Generate your config.yamland sample_table.csv (with paths to the readsets underneath /data) and place them into the data directory:

    cp config.yaml sample_table.csv $PWD/data

WARNING result_dir in config.yaml must be within /data e.g. /data/results to automatically be copied to your host system. Otherwise they will be automatically deleted when the container finishes running (unless docker is run interactively).

Then execute the pipeline:

    docker run -v $PWD/data:/data finlaymaguire/signal conda run -n snakemake snakemake --configfile /data/config.yaml --use-conda --conda-prefix /covid-19-signal/.snakemake/conda --cores 8 all

• postprocessing and ncov_tools as described above generate many summaries including interactive html reports.`

• Generate summaries of BreSeq among many samples, see

For a step-by-step walkthrough of the pipeline, see pipeline/README.md.

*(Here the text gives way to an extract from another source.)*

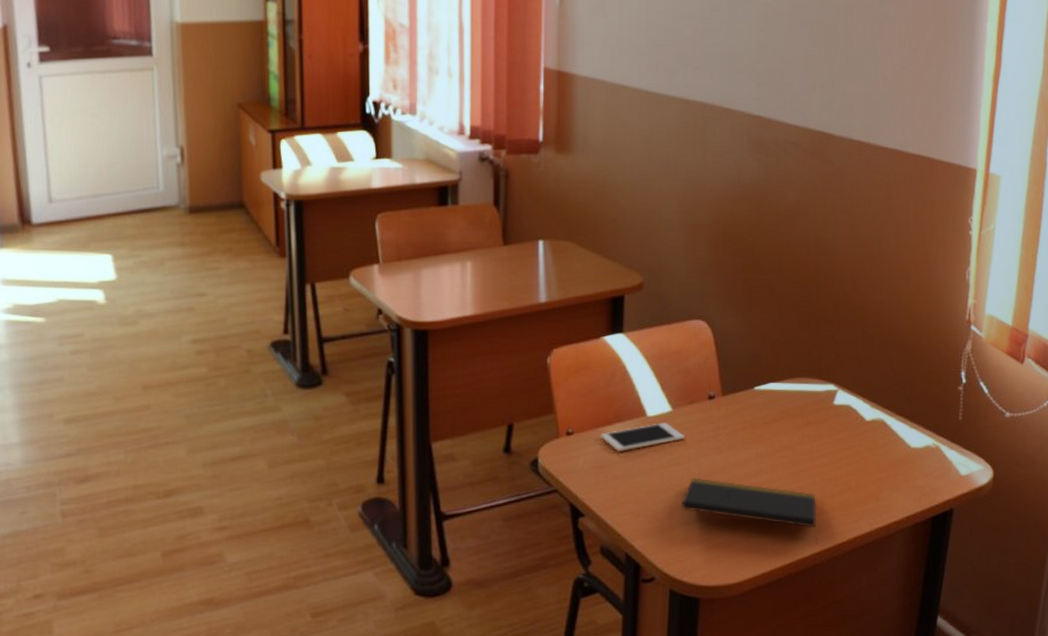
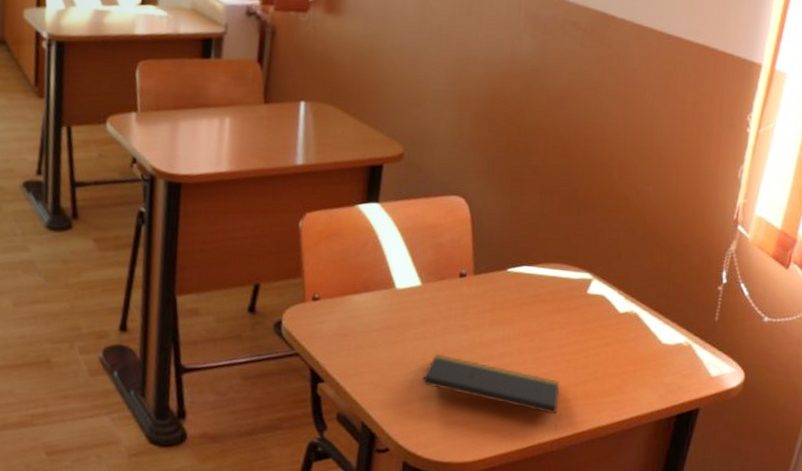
cell phone: present [601,422,684,453] -> none [347,296,432,322]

A diagram of the workflow is shown below.

• @jts: Host derived poly-A reads that sneak through the composite host removal stage can align to the viral poly-A tail giving it enough coverage to be called in the consensus. Having this poly-A tail in the consensus can mess up the later analyses that require MSA. If a sample is causing issues, check for host-derived poly-A reads.